Shanyuan Niu, JoAnna Milam-Guerrero, Yucheng Zhou, Kevin Ye, Boyang Zhao, Brent C. Melot, Jayakanth Ravichandran
Transition metal perovskite chalcogenides, a class of materials with rich tunability in functionalities, are gaining increased attention as candidate materials for renewable energy applications. Perovskite oxides are considered excellent n-type thermoelectric materials. Compared to oxide counterparts, we expect the chalcogenides to possess more favorable thermoelectric properties such as lower lattice thermal conductivity and smaller band gap, making them promising material candidates for high temperature thermoelectrics. Thus, it is necessary to study the thermal properties of these materials in detail, especially thermal stability, to evaluate their potential.
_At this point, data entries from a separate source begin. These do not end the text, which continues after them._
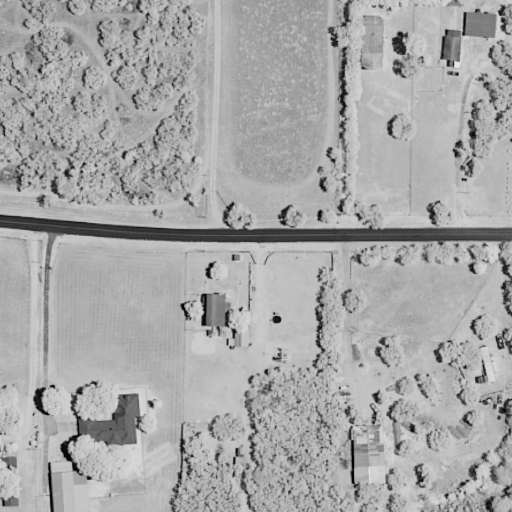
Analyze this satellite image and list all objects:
building: (479, 24)
road: (504, 29)
building: (370, 42)
building: (451, 47)
road: (343, 117)
road: (214, 119)
road: (458, 146)
road: (255, 237)
building: (214, 308)
road: (347, 308)
road: (30, 329)
road: (42, 331)
building: (367, 445)
building: (67, 488)
building: (10, 497)
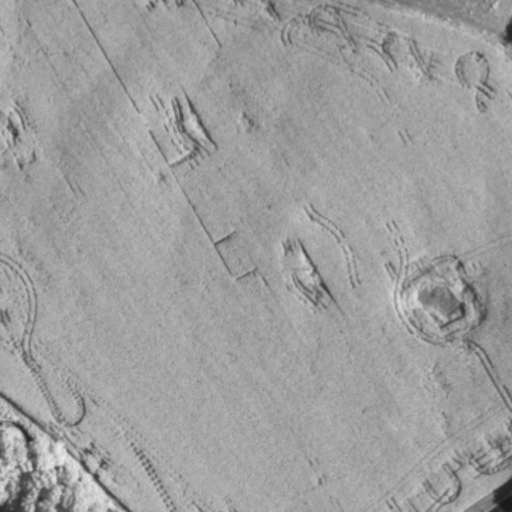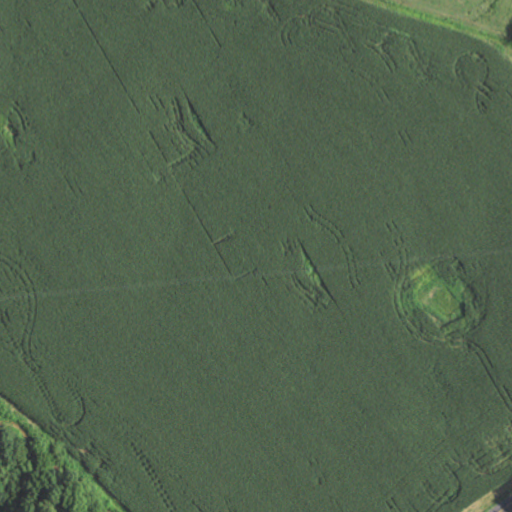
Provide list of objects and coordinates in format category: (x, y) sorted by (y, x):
road: (506, 507)
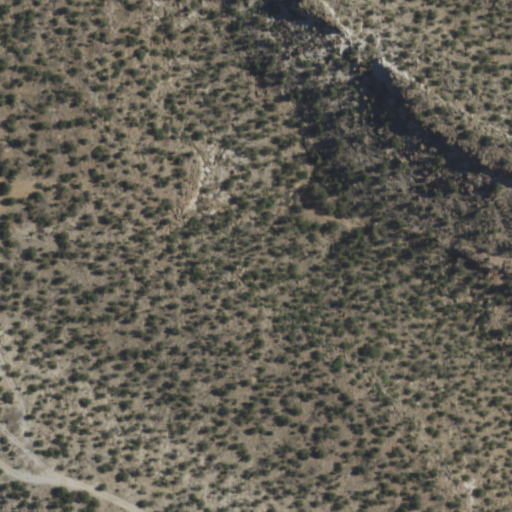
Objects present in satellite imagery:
road: (330, 216)
road: (14, 393)
road: (76, 460)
In this work, we report the synthesis and thermal stability study of five compounds, α-SrZrS$_3$, β-SrZrS$_3$, BaZrS$_3$, Ba$_2$ZrS$_4$, and Ba$_3$Zr$_2$S$_7$. These materials cover several structural types including distorted perovskite, needle-like, and Ruddlesden-Popper phases. Differential scanning calorimeter and thermo-gravimetric analysis measurements were performed up to 1200°C in air. Structural and chemical characterizations such as X-ray diffraction, Raman spectroscopy, and energy dispersive analytical X-ray spectroscopy were performed on all the samples before and after the heat treatment to understand the oxidation process. Our studies show that perovskite chalcogenides possess excellent thermal stability in air at least up to 600°C.